For companies in the Arab region and broader MENA market that have adopted GitHub Copilot as part of software engineering teams, the implications are the same as anywhere else: existing subscriptions carry forward at the same price, but consumption patterns that worked within the old flat-rate model need to be reviewed against the new token economics.
Practical Takeaway
Do three things before your next billing cycle closes:
- Check your Copilot billing dashboard. GitHub added a projected-cost preview in May. Use it. Understand which users or teams are consuming the most credits and with which models.
- Set explicit budget policies. Decide whether additional usage beyond your monthly allotment should be allowed or blocked, and configure that in your enterprise or organisation settings. Leaving this on the default is not a neutral choice.

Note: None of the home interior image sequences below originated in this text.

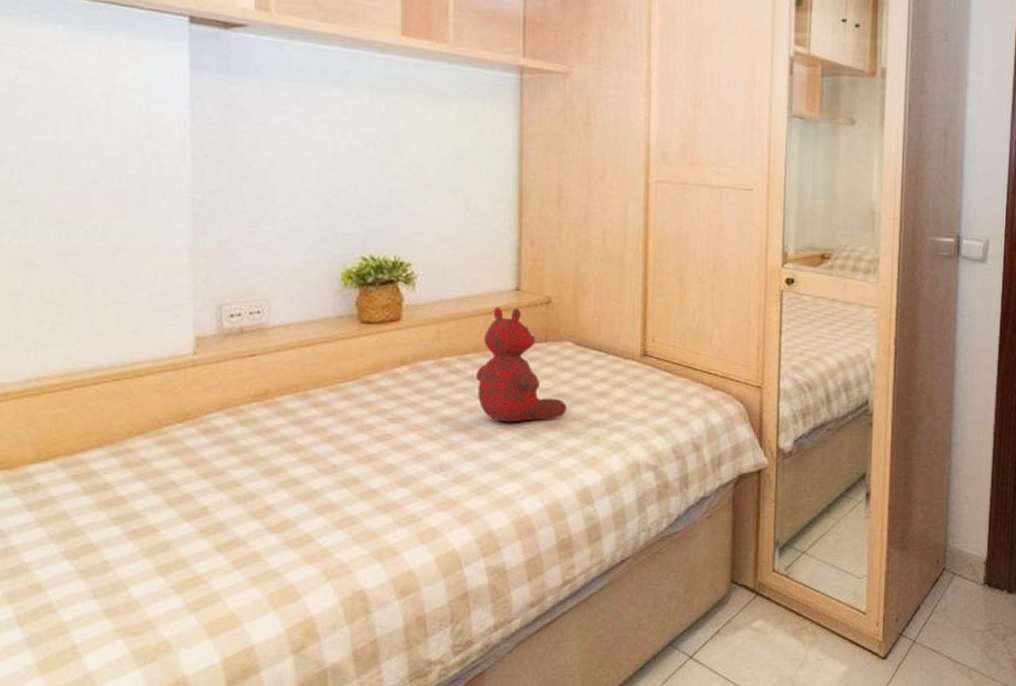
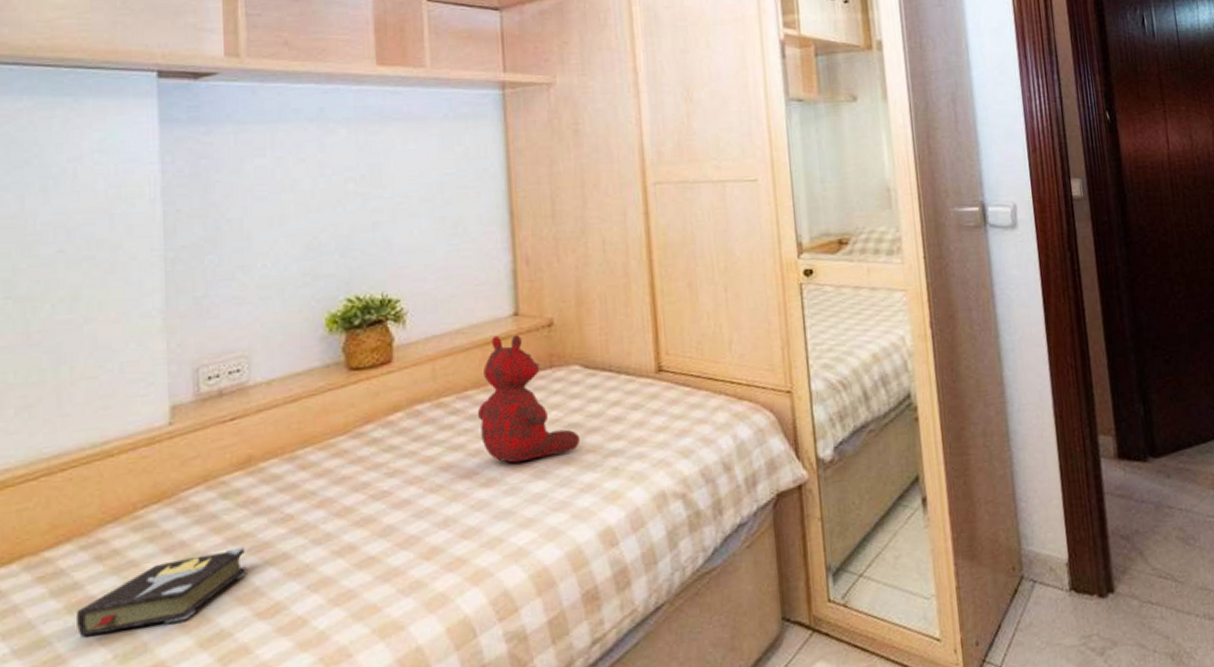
hardback book: none [107,469,261,531] -> present [77,547,247,638]

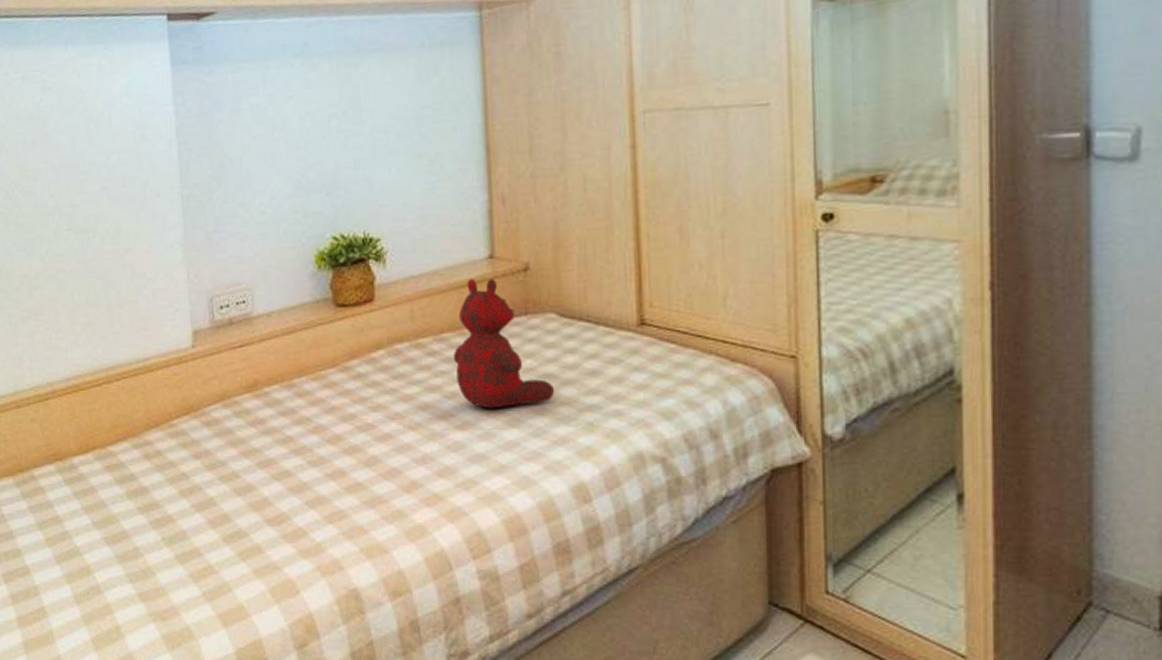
hardback book: present [77,547,247,638] -> none [134,461,258,520]

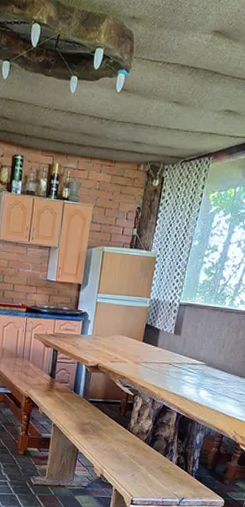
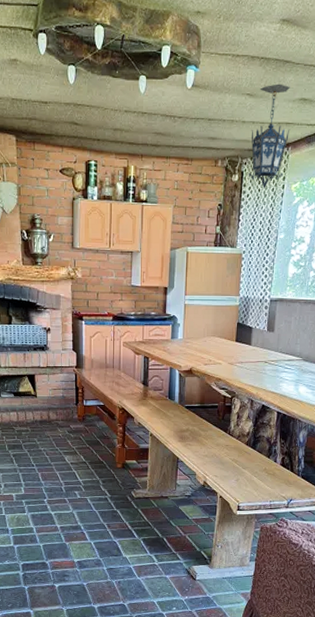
hanging lantern: none [168,93,217,196] -> present [248,83,290,189]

- Match the model to the task. The right model for the job matters more financially now. Lightweight models are appropriate for most routine tasks; reserve frontier models for work that genuinely benefits from them. A simple policy — communicated to developers — can meaningfully reduce your monthly credit spend.
Usage-based pricing for AI tools is not going away. GitHub Copilot is the largest and most widely deployed AI coding tool in the world, and its shift to metered billing signals the direction the entire category is heading. Getting comfortable with monitoring and managing AI consumption now is preparation for every similar tool your organisation adopts next.